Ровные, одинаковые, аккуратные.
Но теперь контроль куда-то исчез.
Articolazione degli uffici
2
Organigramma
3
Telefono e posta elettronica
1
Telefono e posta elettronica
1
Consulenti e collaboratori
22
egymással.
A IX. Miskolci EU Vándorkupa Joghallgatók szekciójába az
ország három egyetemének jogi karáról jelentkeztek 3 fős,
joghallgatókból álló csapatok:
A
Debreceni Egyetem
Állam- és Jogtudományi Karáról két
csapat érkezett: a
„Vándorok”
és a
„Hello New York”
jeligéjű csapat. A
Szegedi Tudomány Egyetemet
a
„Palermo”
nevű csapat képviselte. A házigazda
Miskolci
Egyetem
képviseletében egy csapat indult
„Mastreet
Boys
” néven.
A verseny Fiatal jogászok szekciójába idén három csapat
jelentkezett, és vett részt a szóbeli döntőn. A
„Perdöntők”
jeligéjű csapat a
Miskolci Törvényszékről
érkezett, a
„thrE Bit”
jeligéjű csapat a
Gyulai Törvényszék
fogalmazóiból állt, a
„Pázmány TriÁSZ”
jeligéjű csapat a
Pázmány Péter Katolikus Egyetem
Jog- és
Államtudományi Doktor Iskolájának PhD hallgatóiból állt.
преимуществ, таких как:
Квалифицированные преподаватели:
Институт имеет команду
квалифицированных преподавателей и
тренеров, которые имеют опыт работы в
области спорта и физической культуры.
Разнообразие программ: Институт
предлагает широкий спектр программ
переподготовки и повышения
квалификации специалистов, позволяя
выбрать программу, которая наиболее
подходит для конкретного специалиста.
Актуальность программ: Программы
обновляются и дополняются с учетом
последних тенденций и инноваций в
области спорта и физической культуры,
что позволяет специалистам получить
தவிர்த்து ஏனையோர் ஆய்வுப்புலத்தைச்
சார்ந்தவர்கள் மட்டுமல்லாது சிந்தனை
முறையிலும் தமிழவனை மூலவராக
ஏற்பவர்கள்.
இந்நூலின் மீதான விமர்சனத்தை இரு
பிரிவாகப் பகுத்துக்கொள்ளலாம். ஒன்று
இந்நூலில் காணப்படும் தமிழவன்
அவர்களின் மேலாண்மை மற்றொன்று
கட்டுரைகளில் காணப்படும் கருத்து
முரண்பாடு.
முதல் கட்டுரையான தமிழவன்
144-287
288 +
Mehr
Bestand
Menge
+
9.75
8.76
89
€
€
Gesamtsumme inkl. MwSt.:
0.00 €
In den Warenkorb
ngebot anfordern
- - - -
◆ Directive ◆
Reproduce every entry exactly, with nothing added or dropped.

◆ Answer to the exercise ◆
Ровные, одинаковые, аккуратные.
Но теперь контроль куда-то исчез.
Articolazione degli uffici
2
Organigramma
3
Telefono e posta elettronica
1
Telefono e posta elettronica
1
Consulenti e collaboratori
22
egymással.
A IX. Miskolci EU Vándorkupa Joghallgatók szekciójába az
ország három egyetemének jogi karáról jelentkeztek 3 fős,
joghallgatókból álló csapatok:
A
Debreceni Egyetem
Állam- és Jogtudományi Karáról két
csapat érkezett: a
„Vándorok”
és a
„Hello New York”
jeligéjű csapat. A
Szegedi Tudomány Egyetemet
a
„Palermo”
nevű csapat képviselte. A házigazda
Miskolci
Egyetem
képviseletében egy csapat indult
„Mastreet
Boys
” néven.
A verseny Fiatal jogászok szekciójába idén három csapat
jelentkezett, és vett részt a szóbeli döntőn. A
„Perdöntők”
jeligéjű csapat a
Miskolci Törvényszékről
érkezett, a
„thrE Bit”
jeligéjű csapat a
Gyulai Törvényszék
fogalmazóiból állt, a
„Pázmány TriÁSZ”
jeligéjű csapat a
Pázmány Péter Katolikus Egyetem
Jog- és
Államtudományi Doktor Iskolájának PhD hallgatóiból állt.
преимуществ, таких как:
Квалифицированные преподаватели:
Институт имеет команду
квалифицированных преподавателей и
тренеров, которые имеют опыт работы в
области спорта и физической культуры.
Разнообразие программ: Институт
предлагает широкий спектр программ
переподготовки и повышения
квалификации специалистов, позволяя
выбрать программу, которая наиболее
подходит для конкретного специалиста.
Актуальность программ: Программы
обновляются и дополняются с учетом
последних тенденций и инноваций в
области спорта и физической культуры,
что позволяет специалистам получить
தவிர்த்து ஏனையோர் ஆய்வுப்புலத்தைச்
சார்ந்தவர்கள் மட்டுமல்லாது சிந்தனை
முறையிலும் தமிழவனை மூலவராக
ஏற்பவர்கள்.
இந்நூலின் மீதான விமர்சனத்தை இரு
பிரிவாகப் பகுத்துக்கொள்ளலாம். ஒன்று
இந்நூலில் காணப்படும் தமிழவன்
அவர்களின் மேலாண்மை மற்றொன்று
கட்டுரைகளில் காணப்படும் கருத்து
முரண்பாடு.
முதல் கட்டுரையான தமிழவன்
144-287
288 +
Mehr
Bestand
Menge
+
9.75
8.76
89
€
€
Gesamtsumme inkl. MwSt.:
0.00 €
In den Warenkorb
ngebot anfordern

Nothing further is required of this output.